“The emotion we find most frequently attributed to Jesus during the course of his earthly ministry is mercy” by Mark Jones

“The emotion we find most frequently attributed to Jesus during the course of His earthly ministry is mercy.

Christ, anointed with the Spirit, “went about doing good and healing all who were oppressed by the devil, for God was with him” (Acts 10:38).

Jesus was often “moved with pity” toward others (Mark 1:41; see also Matt. 9:36; 14:14; 20:34).

But Christ extended mercy not simply toward people in their physical or spiritual suffering (e.g., demon possession); he showed pity toward the whole person (Mark 6:34).
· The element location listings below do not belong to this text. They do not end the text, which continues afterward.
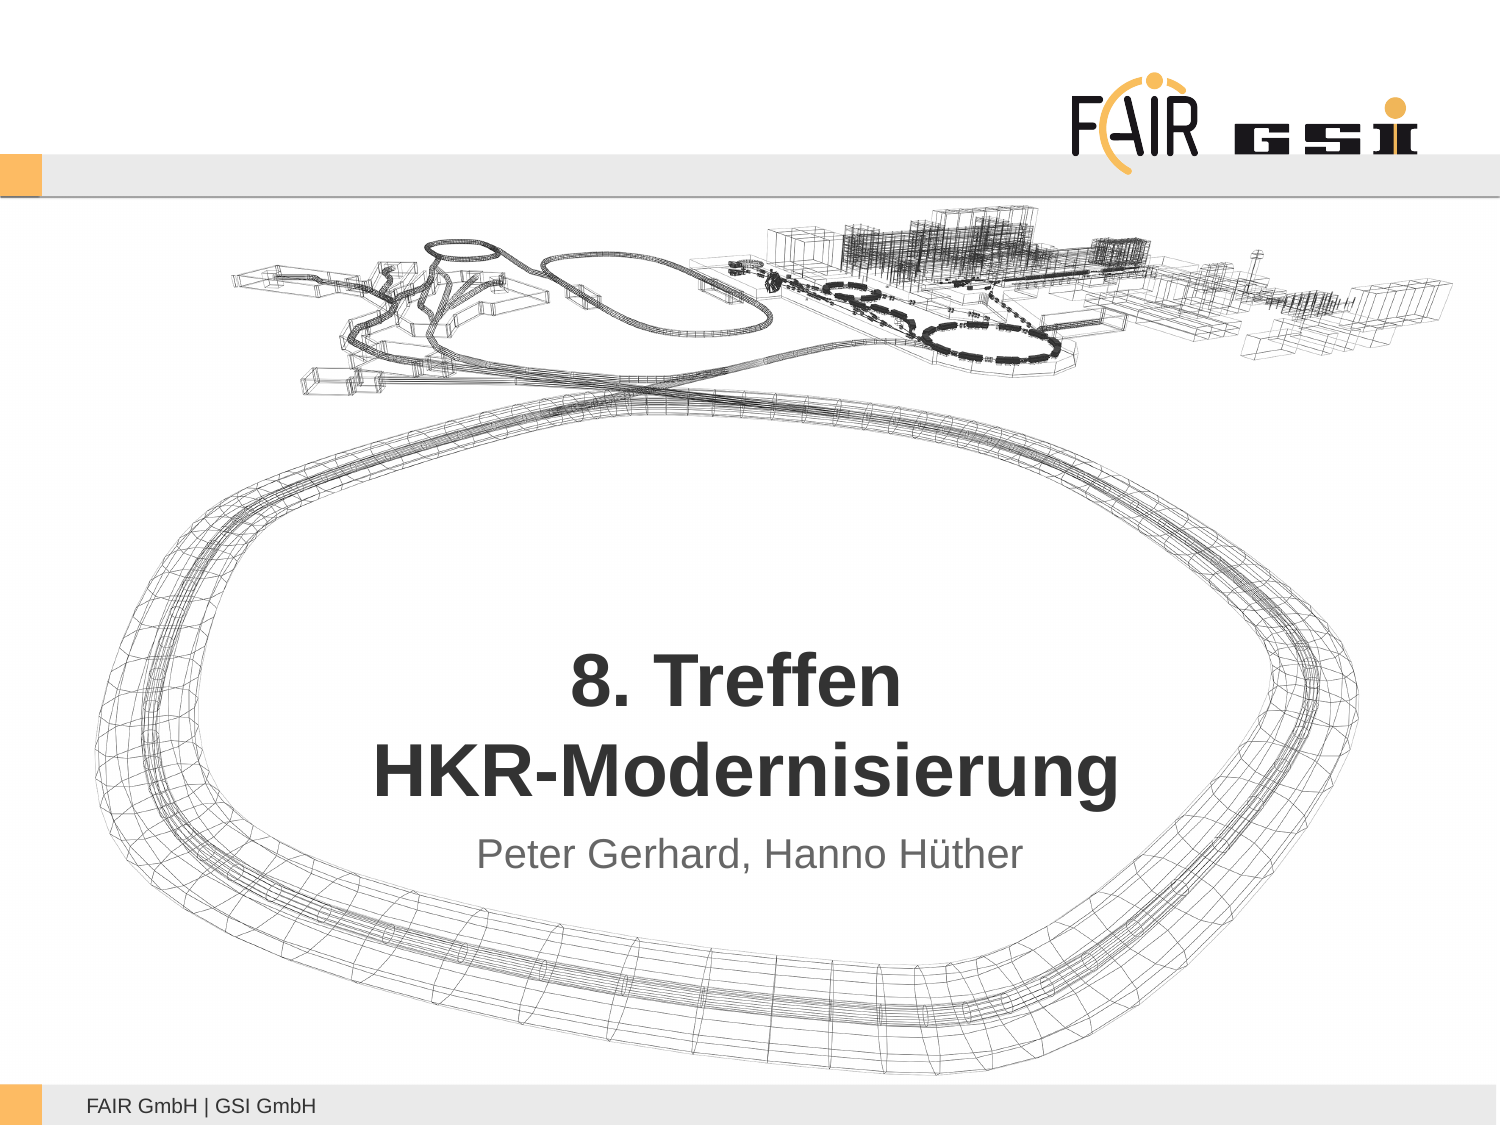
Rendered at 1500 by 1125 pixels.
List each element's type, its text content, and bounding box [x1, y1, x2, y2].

picture [1233, 95, 1419, 154]
subtitle Peter Gerhard, Hanno Hüther [225, 819, 1275, 916]
picture [1071, 70, 1199, 177]
picture [0, 199, 1497, 1084]
title 8. Treffen HKR-Modernisierung [205, 691, 1290, 820]
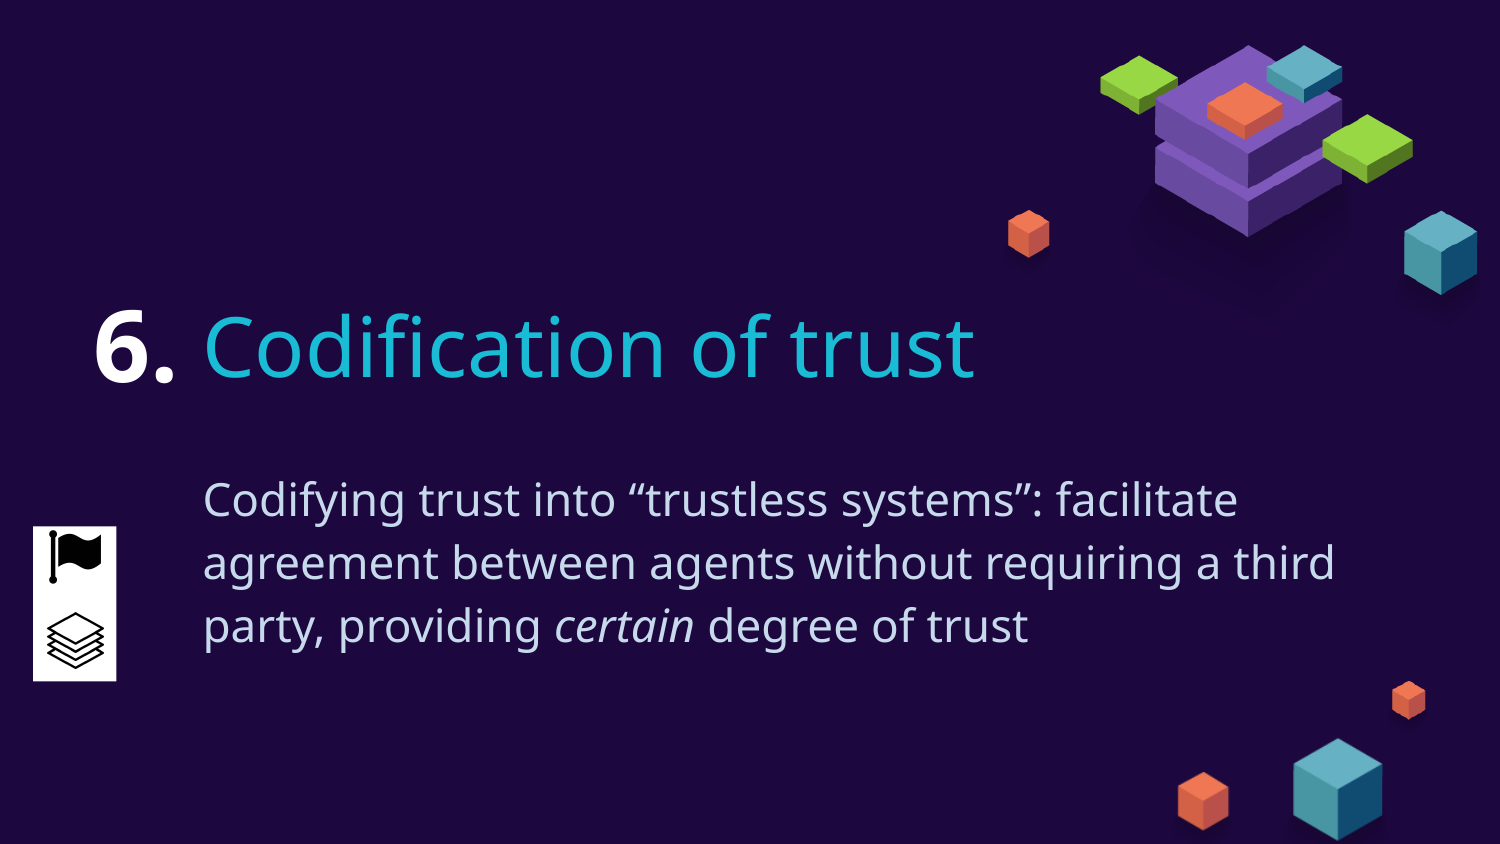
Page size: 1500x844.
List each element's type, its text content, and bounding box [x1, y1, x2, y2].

picture [47, 529, 104, 586]
picture [957, 36, 1500, 364]
picture [1148, 649, 1449, 844]
subtitle Codifying trust into “trustless systems”: facilitate agreement between agents without requiring a third party, providing certain degree of trust [187, 446, 1436, 576]
picture [47, 612, 104, 669]
text_box [33, 526, 117, 682]
title Codification of trust [307, 218, 1113, 410]
text_box 6. [0, 196, 307, 488]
He sought ways to be merciful.

Very often in the Christian life, we are too reactionary, always having to respond to situations and then not as we should. One way for us to respond better comes through understanding our holy Savior’s mercy to us and pursuing Christian holiness.

These actions will lead us to show mercy to others and to relieve others of their physical and spiritual misery while treating them as whole people.
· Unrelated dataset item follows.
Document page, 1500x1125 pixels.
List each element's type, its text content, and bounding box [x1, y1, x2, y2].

The Christian who has received mercy seeks to show it. Knowing includes experiencing. Indeed, Christ issues a rather startling command in his Sermon on the Mount concerning the need for us to show mercy: “Blessed are the merciful, for they shall receive mercy” (Matt. 5:7).
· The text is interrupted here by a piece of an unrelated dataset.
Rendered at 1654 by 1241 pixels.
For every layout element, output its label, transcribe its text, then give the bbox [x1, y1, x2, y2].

Thomas Watson quotes the early church father Ambrose as saying, “The sum and definition of religion is, Be rich in works of mercy, be helpful to the bodies and souls of others. Scatter your golden seeds; let the lamp of your profession be filled with the oil of charity. Be merciful in giving and forgiving.”

Here Ambrose understands our duty to the whole person: body and soul. God’s mercy and our mercy are not mere concepts or ideas but actions toward others.

In expressing spiritual mercy, we must show mercy to those who have sinned against us. Like our Father in heaven, we should be more willing to show mercy than the offender was willing to sin against us. Thomas Watson observes,

Thus Stephen the proto-martyr, “He kneeled down and cried with a loud voice, Lord, lay not this sin to their charge” (Acts 7:60). When he prayed for himself he stood—but when he came to pray for his enemies, he kneeled down, to show, says Bernard, his earnestness in prayer and how greatly he desired that God would forgive them. This is a rare kind of mercy. “It is a man’s glory to pass over a transgression” (Proverbs 19:11). Mercy in forgiving injuries, as it is the touchstone, so the crown of Christianity. Cranmer was of a merciful disposition. If any who had wronged him came to ask a favor from him, he would do all that lay in his power for him, insomuch that it grew to a proverb: “Do Cranmer an injury and he will be your friend as long as he lives.” To “overcome evil with good,” and answer malice with mercy is truly heroic, and renders piety glorious in the eyes of all.

In sum, ‘Be merciful, even as your Father is merciful’ (Luke 6:36).”

–Mark Jones, God Is: A Devotional Guide to the Attributes of God (Wheaton, IL: Crossway, 2017), 154–155.